Passage for review:
%%

The PSA is a preventive detention law that allows authorities in Jammu and Kashmir to imprison individuals without charge or trial for up to two years.
Nahida Nasreen, 61, is DeM’s General Secretary. A graduate in Zoology and Islamic Sciences, she was among the organization’s founding members.
Sofi Fehmeeda, 38, is the youngest of the three and serves as DeM’s Press Secretary.
She was first detained under the PSA as a schoolgirl in Class 10.
Repeated detentions forced her to abandon her education. She has been slapped with PSA around nine times.
Imprisonment far from home
Tihar Jail is over 800 kilometers from Kashmir. For families who can barely afford the journey, visits are rare.
When families do visit, they reportedly face humiliating searches, a practice supporters describe as designed to break the prisoners psychologically.
Andrabi has not seen her husband in years, despite a court order permitting monthly phone calls between them.

%%

Tasks for this exercise:
1. Decide whether each statement agrees with the passage about the detained DeM members, answering yes or no and quoting the deciding words of the passage. (a) The PSA allows imprisonment without charge or trial for up to two years. (b) Nahida Nasreen is DeM's Press Secretary. (c) Tihar Jail is less than 500 kilometers from Kashmir.
2. Quote the passage about the detained DeM members, starting at "Sofi Fehmeeda, 38, is" and ending at "the prisoners psychologically.".
3. According to the passage about the detained DeM members, how old is Sofi Fehmeeda?

Provided data:
%%

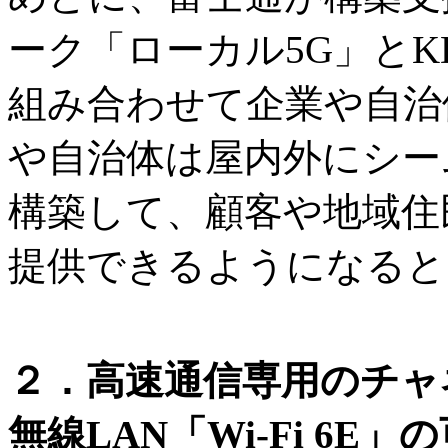
ーク「ローカル5G」とK
組み合わせて企業や自治
や自治体は屋内外にシー
構築して、顧客や地域住
提供できるようになると
２．高速通信専用のチャ
無線LAN「Wi-Fi 6E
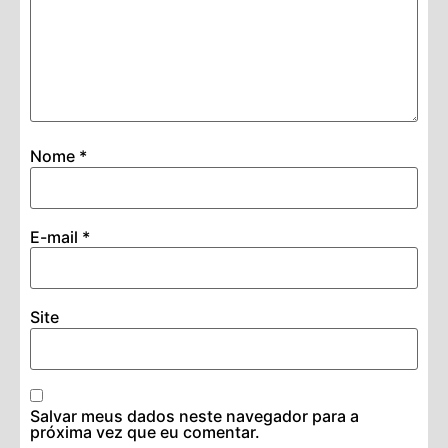
Nome
*
E-mail
*
Site
Salvar meus dados neste navegador para a
próxima vez que eu comentar.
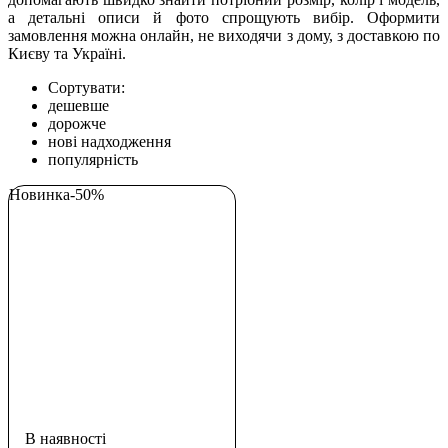
а детальні описи й фото спрощують вибір. Оформити
замовлення можна онлайн, не виходячи з дому, з доставкою по
Києву та Україні.
Сортувати:
дешевше
дорожче
нові надходження
популярність
Новинка
-50%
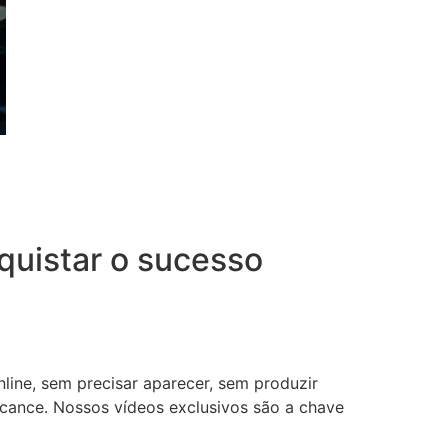
uistar o sucesso
nline, sem precisar aparecer, sem produzir
lcance. Nossos vídeos exclusivos são a chave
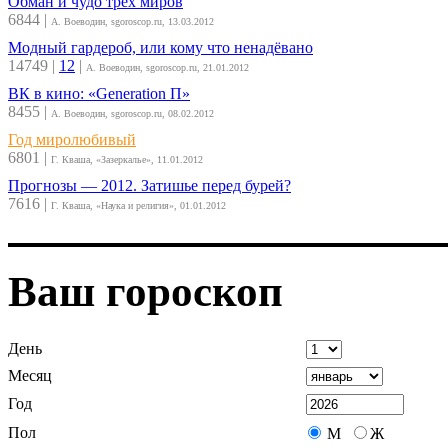
Обман и чудо трёх миров
6844
|
А. Воеводин, sgoroscop.ru, 13.03.2012
Модный гардероб, или кому что ненадёвано
14749
|
12
|
А. Воеводин, sgoroscop.ru, 21.01.2012
ВК в кино: «Generation П»
8455
|
А. Воеводин, sgoroscop.ru, 08.02.2012
Год миролюбивый
6801
|
Г. Кваша, «Зазеркалье», 11.01.2012
Прогнозы — 2012. Затишье перед бурей?
7616
|
Г. Кваша, «Наука и религия», 01.01.2012
Ваш гороскоп
День
Месяц
Год
Пол
М
Ж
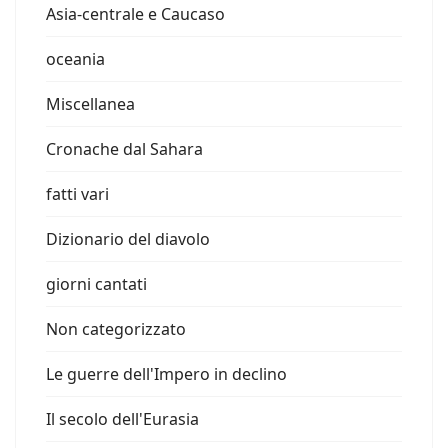
Asia-centrale e Caucaso
oceania
Miscellanea
Cronache dal Sahara
fatti vari
Dizionario del diavolo
giorni cantati
Non categorizzato
Le guerre dell'Impero in declino
Il secolo dell'Eurasia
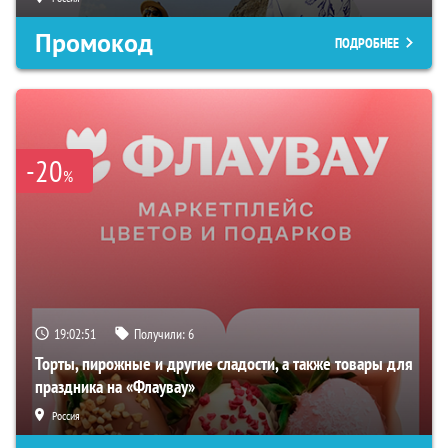
Промокод
ПОДРОБНЕЕ
-20
%
19:02:50
Получили:
6
Торты, пирожные и другие сладости, а также товары для
праздника на «Флаувау»
Россия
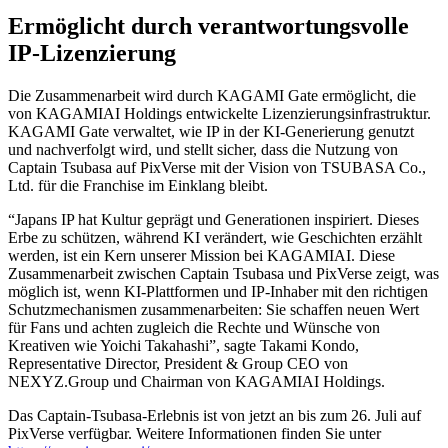
Ermöglicht durch verantwortungsvolle
IP-Lizenzierung
Die Zusammenarbeit wird durch KAGAMI Gate ermöglicht, die
von KAGAMIAI Holdings entwickelte Lizenzierungsinfrastruktur.
KAGAMI Gate verwaltet, wie IP in der KI-Generierung genutzt
und nachverfolgt wird, und stellt sicher, dass die Nutzung von
Captain Tsubasa auf PixVerse mit der Vision von TSUBASA Co.,
Ltd. für die Franchise im Einklang bleibt.
“Japans IP hat Kultur geprägt und Generationen inspiriert. Dieses
Erbe zu schützen, während KI verändert, wie Geschichten erzählt
werden, ist ein Kern unserer Mission bei KAGAMIAI. Diese
Zusammenarbeit zwischen Captain Tsubasa und PixVerse zeigt, was
möglich ist, wenn KI-Plattformen und IP-Inhaber mit den richtigen
Schutzmechanismen zusammenarbeiten: Sie schaffen neuen Wert
für Fans und achten zugleich die Rechte und Wünsche von
Kreativen wie Yoichi Takahashi”, sagte Takami Kondo,
Representative Director, President & Group CEO von
NEXYZ.Group und Chairman von KAGAMIAI Holdings.
Das Captain-Tsubasa-Erlebnis ist von jetzt an bis zum 26. Juli auf
PixVerse verfügbar. Weitere Informationen finden Sie unter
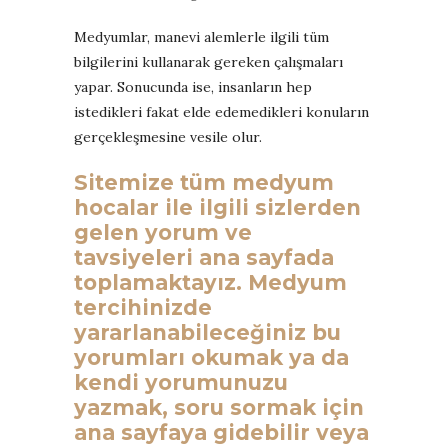
Medyumlar, manevi alemlerle ilgili tüm
bilgilerini kullanarak gereken çalışmaları
yapar. Sonucunda ise, insanların hep
istedikleri fakat elde edemedikleri konuların
gerçekleşmesine vesile olur.
Sitemize tüm medyum
hocalar ile ilgili sizlerden
gelen yorum ve
tavsiyeleri ana sayfada
toplamaktayız. Medyum
tercihinizde
yararlanabileceğiniz bu
yorumları okumak ya da
kendi yorumunuzu
yazmak, soru sormak için
ana sayfaya gidebilir veya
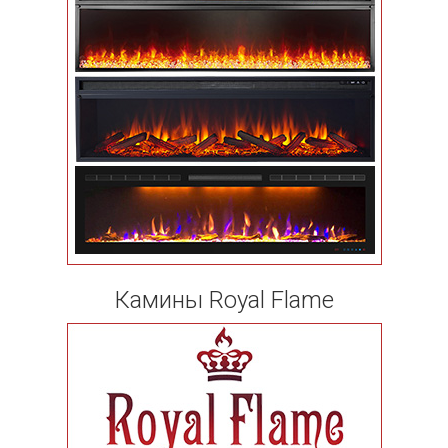
Камины Royal Flame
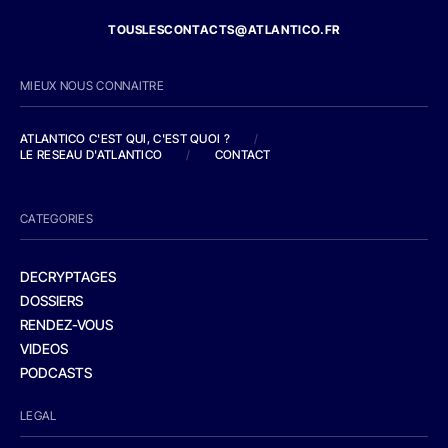
TOUSLESCONTACTS@ATLANTICO.FR
MIEUX NOUS CONNAITRE
ATLANTICO C'EST QUI, C'EST QUOI ?
/
LE RESEAU D'ATLANTICO
/
CONTACT
CATEGORIES
DECRYPTAGES
DOSSIERS
RENDEZ-VOUS
VIDEOS
PODCASTS
LEGAL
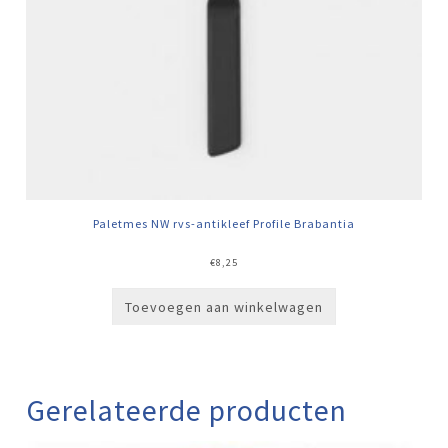
Paletmes NW rvs-antikleef Profile Brabantia
€
8,25
Toevoegen aan winkelwagen
Gerelateerde producten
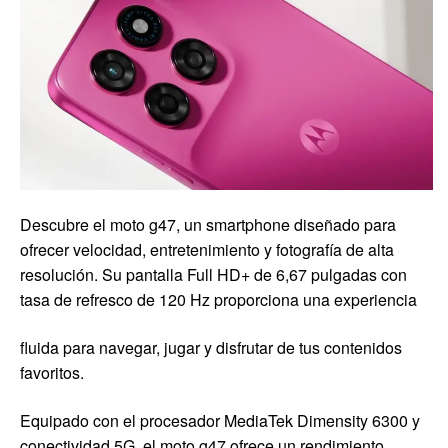
Descubre el moto g47, un smartphone diseñado para
ofrecer velocidad, entretenimiento y fotografía de alta
resolución. Su pantalla Full HD+ de 6,67 pulgadas con
tasa de refresco de 120 Hz proporciona una experiencia
fluida para navegar, jugar y disfrutar de tus contenidos
favoritos.
Equipado con el procesador MediaTek Dimensity 6300 y
conectividad 5G, el moto g47 ofrece un rendimiento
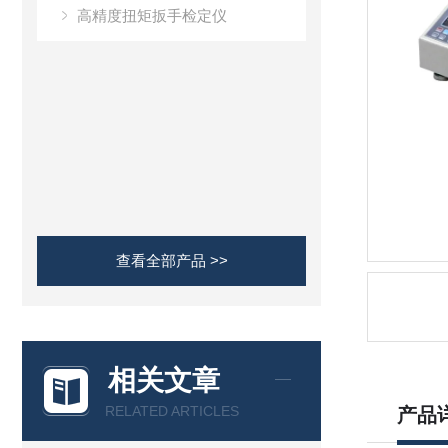
高精度扭矩扳手检定仪
查看全部产品 >>
相关文章
RELATED ARTICLES
产品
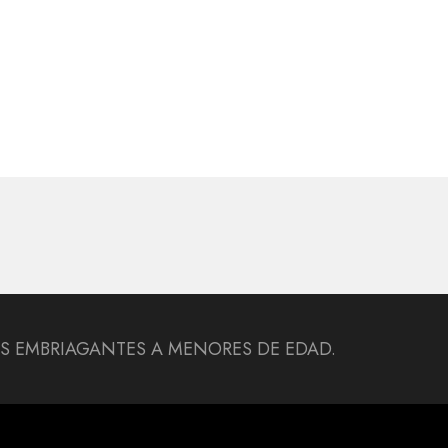
DAS EMBRIAGANTES A MENORES DE EDAD.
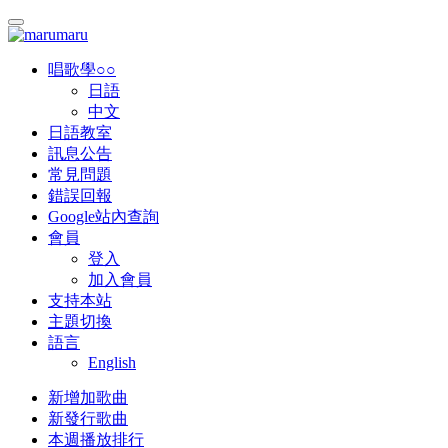
唱歌學○○
日語
中文
日語教室
訊息公告
常見問題
錯誤回報
Google站內查詢
會員
登入
加入會員
支持本站
主題切換
語言
English
新增加歌曲
新發行歌曲
本週播放排行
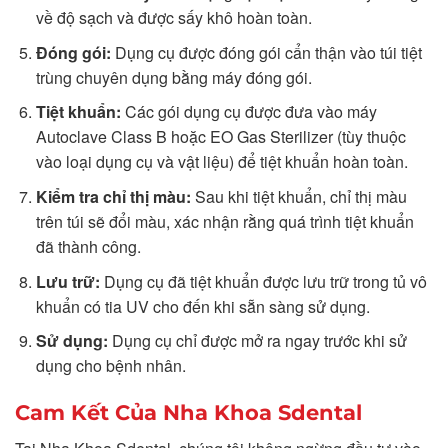
về độ sạch và được sấy khô hoàn toàn.
Đóng gói:
Dụng cụ được đóng gói cẩn thận vào túi tiệt
trùng chuyên dụng bằng máy đóng gói.
Tiệt khuẩn:
Các gói dụng cụ được đưa vào máy
Autoclave Class B hoặc EO Gas Sterilizer (tùy thuộc
vào loại dụng cụ và vật liệu) để tiệt khuẩn hoàn toàn.
Kiểm tra chỉ thị màu:
Sau khi tiệt khuẩn, chỉ thị màu
trên túi sẽ đổi màu, xác nhận rằng quá trình tiệt khuẩn
đã thành công.
Lưu trữ:
Dụng cụ đã tiệt khuẩn được lưu trữ trong tủ vô
khuẩn có tia UV cho đến khi sẵn sàng sử dụng.
Sử dụng:
Dụng cụ chỉ được mở ra ngay trước khi sử
dụng cho bệnh nhân.
Cam Kết Của Nha Khoa Sdental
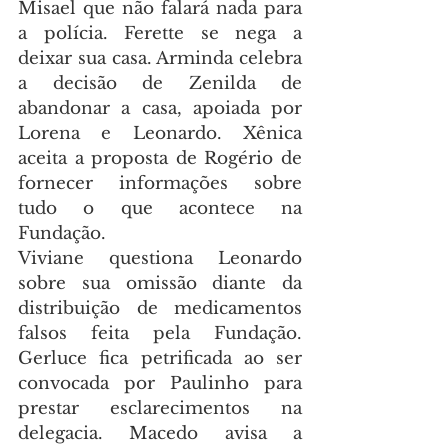
Misael que não falará nada para 
a polícia. Ferette se nega a 
deixar sua casa. Arminda celebra 
a decisão de Zenilda de 
abandonar a casa, apoiada por 
Lorena e Leonardo. Xênica 
aceita a proposta de Rogério de 
fornecer informações sobre 
tudo o que acontece na 
Fundação.
Viviane questiona Leonardo 
sobre sua omissão diante da 
distribuição de medicamentos 
falsos feita pela Fundação. 
Gerluce fica petrificada ao ser 
convocada por Paulinho para 
prestar esclarecimentos na 
delegacia. Macedo avisa a 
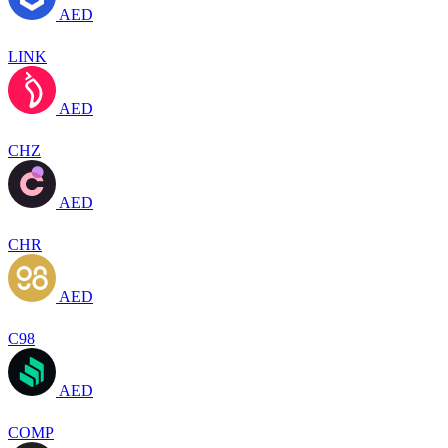
AED
LINK
AED
CHZ
AED
CHR
AED
C98
AED
COMP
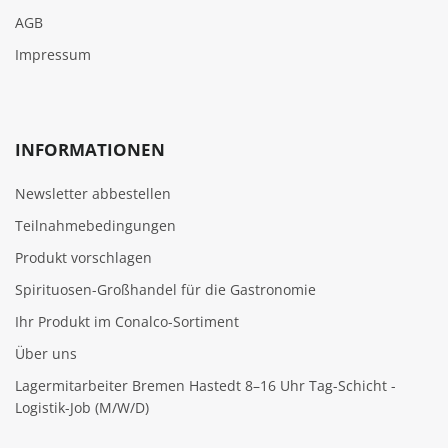
AGB
Impressum
INFORMATIONEN
Newsletter abbestellen
Teilnahmebedingungen
Produkt vorschlagen
Spirituosen-Großhandel für die Gastronomie
Ihr Produkt im Conalco-Sortiment
Über uns
Lagermitarbeiter Bremen Hastedt 8–16 Uhr Tag-Schicht -
Logistik-Job (M/W/D)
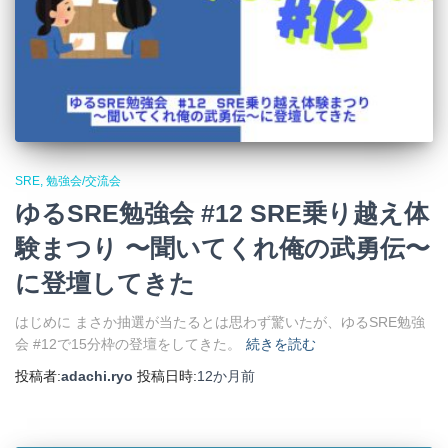
SRE
勉強会/交流会
ゆるSRE勉強会 #12 SRE乗り越え体
験まつり 〜聞いてくれ俺の武勇伝〜
に登壇してきた
はじめに まさか抽選が当たるとは思わず驚いたが、ゆるSRE勉強
会 #12で15分枠の登壇をしてきた。
続きを読む
投稿者:
adachi.ryo
投稿日時:
12か月
前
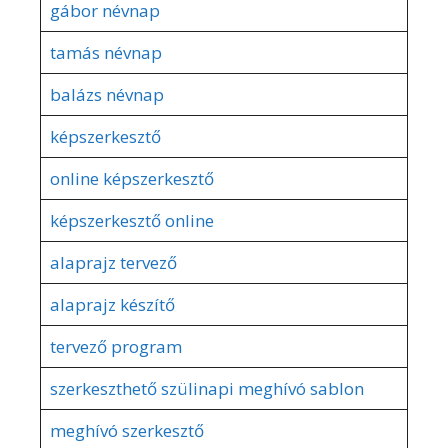
gábor névnap
tamás névnap
balázs névnap
képszerkesztő
online képszerkesztő
képszerkesztő online
alaprajz tervező
alaprajz készítő
tervező program
szerkeszthető szülinapi meghívó sablon
meghívó szerkesztő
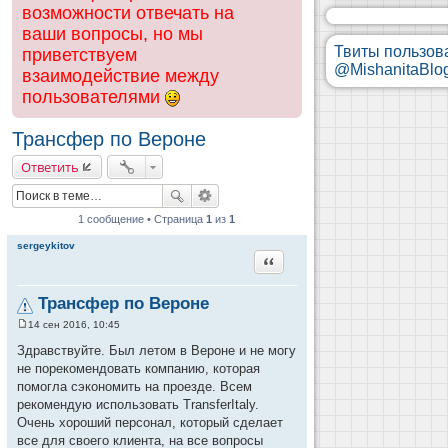
возможности отвечать на
ваши вопросы, но мы
Твиты пользов
приветствуем
@MishanitaBlo
взаимодействие между
пользователями
Трансфер по Вероне
Ответить
1 сообщение • Страница
1
из
1
sergeykitov
Цитата
Трансфер по Вероне
14 сен 2016, 10:45
С
о
Здравствуйте. Был летом в Вероне и не могу
о
не порекомендовать компанию, которая
б
щ
помогла сэкономить на проезде. Всем
е
рекомендую использовать TransferItaly.
н
и
Очень хороший персонал, который сделает
е
все для своего клиента, на все вопросы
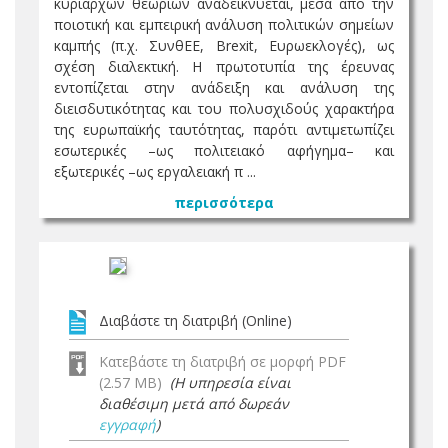
κυρίαρχων θεωριών αναδεικνύεται, μέσα από την
ποιοτική και εμπειρική ανάλυση πολιτικών σημείων
καμπής (π.χ. ΣυνθΕΕ, Brexit, Ευρωεκλογές), ως
σχέση διαλεκτική. Η πρωτοτυπία της έρευνας
εντοπίζεται στην ανάδειξη και ανάλυση της
διεισδυτικότητας και του πολυσχιδούς χαρακτήρα
της ευρωπαϊκής ταυτότητας, παρότι αντιμετωπίζει
εσωτερικές –ως πολιτειακό αφήγημα– και
εξωτερικές –ως εργαλειακή π ...
περισσότερα
Διαβάστε τη διατριβή (Online)
Κατεβάστε τη διατριβή σε μορφή PDF
(2.57 MB)
(Η υπηρεσία είναι
διαθέσιμη μετά από δωρεάν
εγγραφή
)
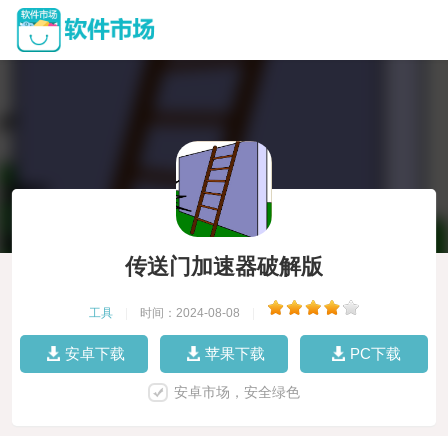
传送门加速器破解版
工具
|
时间：2024-08-08
|
安卓下载
苹果下载
PC下载
安卓市场，安全绿色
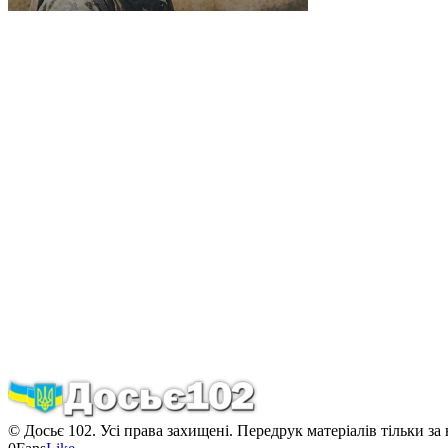
© Досьє 102. Усі права захищені. Передрук матеріалів тільки за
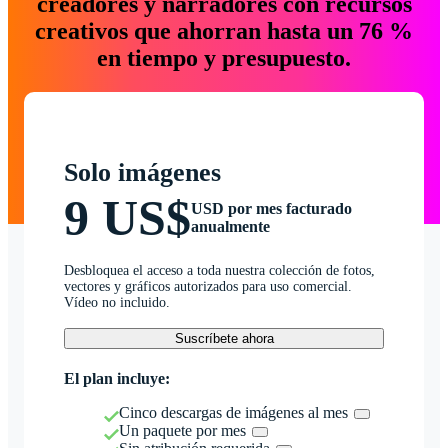
creadores y narradores con recursos
creativos que ahorran hasta un 76 %
en tiempo y presupuesto.
Solo imágenes
9 US$
USD por mes facturado
anualmente
Desbloquea el acceso a toda nuestra colección de fotos,
vectores y gráficos autorizados para uso comercial.
Vídeo no incluido.
Suscríbete ahora
El plan incluye:
Cinco descargas de imágenes al mes
Un paquete por mes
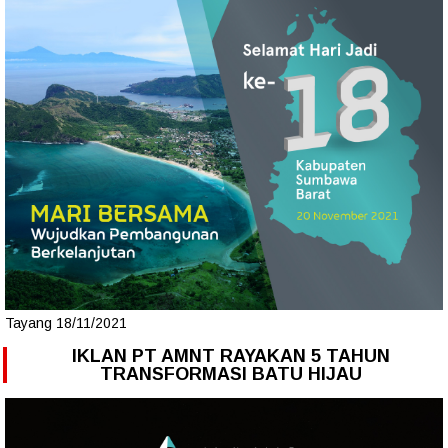
Tayang 18/11/2021
IKLAN PT AMNT RAYAKAN 5 TAHUN
TRANSFORMASI BATU HIJAU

%%

Answer section:
1.
(a) Yes: "allows authorities in Jammu and Kashmir to imprison individuals without charge or trial for up to two years"
(b) No: "Nahida Nasreen, 61, is DeM’s General Secretary."
(c) No: "Tihar Jail is over 800 kilometers from Kashmir."

2.
Sofi Fehmeeda, 38, is the youngest of the three and serves as DeM’s Press Secretary.
She was first detained under the PSA as a schoolgirl in Class 10.
Repeated detentions forced her to abandon her education. She has been slapped with PSA around nine times.
Imprisonment far from home
Tihar Jail is over 800 kilometers from Kashmir. For families who can barely afford the journey, visits are rare.
When families do visit, they reportedly face humiliating searches, a practice supporters describe as designed to break the prisoners psychologically.

3. Sofi Fehmeeda is 38.